Backers know what Weinberger's up against. The coalition — members of it, anyway — have foiled and needled Weinberger before. Grill and others vigorously protested a proposal to allow new housing in the South End Enterprise Zone, a section of Pine Street animated by numerous artist studios.

Weinberger eventually dropped his support of that change but admitted to being frustrated.

"What are we going to do about the fact that we have a real serious housing challenge?" he asked last year.

South End artists used satirical works to ridicule the administration's housing proposal, building a cardboard "Miroville" along Pine Street. This time around, mocking postcards have surfaced accusing Weinberger and his supporters of "drinking the Kool-Aid" by backing the mall plan.

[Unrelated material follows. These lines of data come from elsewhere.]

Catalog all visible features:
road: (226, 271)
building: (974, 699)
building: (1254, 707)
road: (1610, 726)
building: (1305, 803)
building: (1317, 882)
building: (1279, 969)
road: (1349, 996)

Pressing now for another project that would add housing stock, Weinberger has one more big chance to sway voters. He's planned a "telephone town hall meeting" for November 6 — the Sunday before Election Day. Weinberger will dial up all the landline numbers in the city simultaneously, and residents can opt to participate as if they were on a giant conference call.

It's unclear if the mayor's message is connecting. Even after his community discussion at Nunyuns last month, several attendees said they still haven't made up their minds.

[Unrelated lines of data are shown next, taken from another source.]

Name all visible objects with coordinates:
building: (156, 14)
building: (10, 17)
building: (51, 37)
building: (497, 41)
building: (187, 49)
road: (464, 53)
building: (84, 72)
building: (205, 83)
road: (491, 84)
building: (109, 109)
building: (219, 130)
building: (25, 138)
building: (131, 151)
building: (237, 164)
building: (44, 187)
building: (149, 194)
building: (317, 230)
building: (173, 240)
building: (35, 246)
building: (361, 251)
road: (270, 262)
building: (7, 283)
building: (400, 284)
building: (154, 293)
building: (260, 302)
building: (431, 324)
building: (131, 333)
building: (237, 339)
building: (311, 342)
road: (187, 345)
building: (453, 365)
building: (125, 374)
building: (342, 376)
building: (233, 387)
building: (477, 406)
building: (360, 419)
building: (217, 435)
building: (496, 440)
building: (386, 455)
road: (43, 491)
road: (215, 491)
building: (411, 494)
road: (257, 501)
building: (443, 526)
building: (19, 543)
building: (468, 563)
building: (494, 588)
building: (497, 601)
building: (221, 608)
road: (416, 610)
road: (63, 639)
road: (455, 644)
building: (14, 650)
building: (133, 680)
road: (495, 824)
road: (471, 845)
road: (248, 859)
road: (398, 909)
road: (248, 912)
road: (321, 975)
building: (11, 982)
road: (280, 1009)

Jean Waltz, an art teacher at Rock Point School, said she's leery of major projects after the Moran Plant redevelopment and the Champlain Parkway both stalled. She intends to do more research before casting her vote.

"How come the mall isn't a super-success the way it is right now?" Waltz asked, noting there's no guarantee that a new, improved version will be "this amazing thing that generates all these tax dollars."

She added, "Just because you build it doesn't mean they're gonna come."

Correction, November 2, 2016: A previous version of this story incorrectly said that lobbying efforts by the Coalition for a Livable City led to an increase in affordable housing units at the proposed development.